When I sense she is comfortable with that, I expand it a bit. In no time, she's up to forty minutes a day, pace fast enough to give cardiovascular benefit.
Sitting in Tim's, traffic was lighter than usual, got twenty minutes to kill before a taxpayer appointment. Head down, reading the paper.
It's Danny's voice, "uh ma'am, excuse me."
Look up.
He blushes hotly, "very sorry to disturb you ma'am. Just had a very strong feeling, said you were someone I knew."
Raise an eyebrow.
He blushes ever hotter, "sorry ma'am, it's not like that at all, I wasn't trying to pick you up." He beats a retreat."
"Who is he, Quentin?"
"Best friend and road roommate in days of baseball."
"He could feel your essence, your life force, but didn't know what it was. Wonder why Hannigan didn't have that reaction?"
"My guess, Hannigan is old and cynical, knows all. Danny, just a little boy who never grew up, more open, more honest."
"He's cute, I could go for him."
"Run for your life. Drinks like a fish, crashed up his father's car drunk. Twice arrested for barfights, three times for assaulting a girlfriend. More social diseases over the years than you would believe."
"So how come you and he were friends? You weren't like that."
"Step on the field, nothing else matters, the brotherhood of baseball."

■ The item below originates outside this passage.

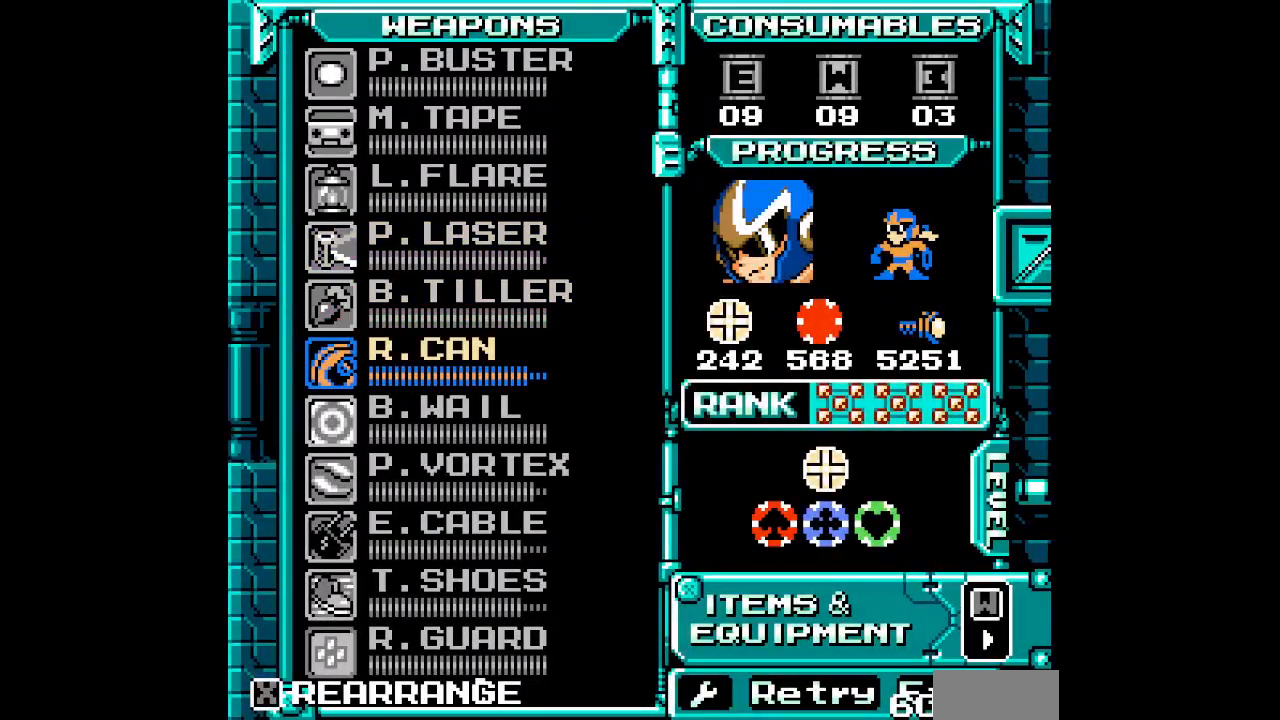
{"buttons": [], "events": [[33, "DPAD_DOWN", "down"], [100, "DPAD_DOWN", "up"], [200, "DPAD_DOWN", "down"], [267, "DPAD_DOWN", "up"]]}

This sort of accidental meeting must happen a hundred times a day in this city. Usually it involves nothing more than a sheepish apology, quickly forgotten.
And so, Zohra quickly drops any thoughts of chasing Danny. But it opens the floodgates, gets her obsessing on sex. This is both good and bad. Bad in that I'd prefer she just plain does not go there; good in that it gives me prep time.
It would be a lousy strategy to play King Canute and command the tide not to come in. I'm aware of what her level of retaliation would be.
Just so, lousy stategy to read up on sex issues, just get her obsessing more.
Only one logical way I can think to handle it, dissociate, vanish into the dark corner of the mind, let it happen but don't be there.
I try this at meetings - long, boring, petty and too many of them. I vanish into daydream land.
It works well. I can come and go with ease. Be totally absent, yet return in a second.
I soon discover that is exactly what she was doing in meetings.
It's good I'm prepared. Sparks fly between Zohra and some dude she meets in a coffee house, in town on convention.
I vanish, daydream of past baseball glories.
It ends a lot sooner than I expected, "Quentin, ok to come out now, he's gone."
"Already? He gotta problem with premature ejaculation?"
Sheepish, "problem was mine, lay there like a sack of flour."
"You did?"
"See I've always been lazy in the physical sense. Hate gym, like schoolwork. You come along, take over walking, cleaning, typing at work, I've gotten even lazier. Didn't realize until it was over, I was supposed to be contributing something. After all, I am out of practice."
"So ah where to go from here?"
"Next time, I won't make that mistake. Very sweet of you, vanishing like that, you could have put up a fight." She breaks into a cheerful tune. After, "tomorrow is a wonderful day in two regards. First, got laid. Second, first day of vacation for that silly Indira, gone to Guyana for a month."
"Should be more peaceful in the office."
"Quentin I am like you, don't believe in wishing ill upon another. I would never wish her plane to crash. After all, others would be killed."
"I sense a 'but' in that."
"But I hear there is a video rental store for sale in her hometown. I sure hope she buys it."
We both laugh. Yeah, things will be ok between Zohra and me. We've just done Mount Everest together. Anything else, will seem easy in comparison.